Hitler de hecho pensó así, por citar un caso extremo, él quería el predominio de la raza aria y simplemente inició un exterminio sistemático de todo aquel que no tuviese la piel blanca y los ojos celestes. De hecho tal forma de obrar era un verdadero genocidio; pero todo debía supeditarse a la causa del Tercer Reich, incluso el bien. 

Tal forma de "manejar" las cosas le quita al bien su bondad intrínseca y lo somete a las circunstancias: el bien hay que hacerlo cuando conviene y si es preciso hacer algo no bueno pero que dé buenos resultados, bienvenido sea.

Aplicado esto a la escuela habría que inculcar los valores, la disciplina, procurar un clima institucional favorable,etc porque finalmente a la larga resulta buen negocio. Los resultados son buenos: hay niños disciplinados, profesores alegres y un ambiente en general tranquilo.

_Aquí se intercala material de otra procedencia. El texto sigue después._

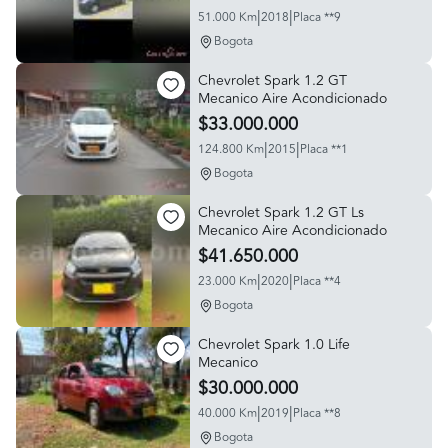
|
|
51.000 Km
2018
Placa **9
Bogota
Chevrolet Spark 1.2 GT
Mecanico Aire Acondicionado
$33.000.000
|
|
124.800 Km
2015
Placa **1
Bogota
Chevrolet Spark 1.2 GT Ls
Mecanico Aire Acondicionado
$41.650.000
|
|
23.000 Km
2020
Placa **4
Bogota
Chevrolet Spark 1.0 Life
Mecanico
$30.000.000
|
|
40.000 Km
2019
Placa **8
Bogota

Pero supongamos que todo este "buen negocio del bien" resulte luego de hacer una exclusión en el personal docente de los de temperamento introvertido, de los menores de 30 años, de la aceptación únicamente de niños con un CI superior a la media y sin problemas de conducta. Para un pragmático que ve en el bien un buen negocio lo primero o lo segundo daría lo mismo, lo importante estaría en los resultados. 

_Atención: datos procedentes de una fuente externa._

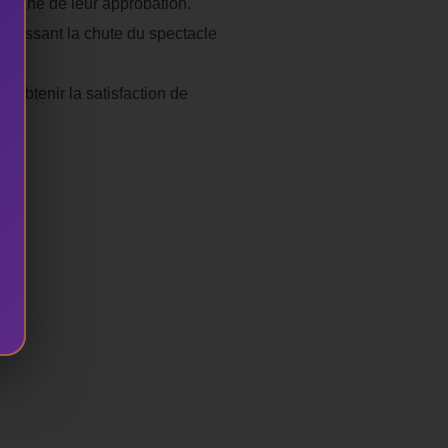
, signe de leur approbation.
 laissant la chute du spectacle
r obtenir la satisfaction de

Sin embargo el bien no funciona así. En resumidas cuentas: practicar el bien porque a la larga resulta un "buen negocio" es el pragmatismo en su expresión  más pura. El bien no se le trata así, se lo practica por lo que es. La virtud puede costar mucho pero a la larga trae consigo mucha paz; ver el bien como un negocio es desvirtuarlo y rebajarlo.

No hagamos de la práctica del bien un negocio, es la forma más fría y calculadora de practicarlo, pongámoslo en el centro de nuestras acciones simplemente por lo que es.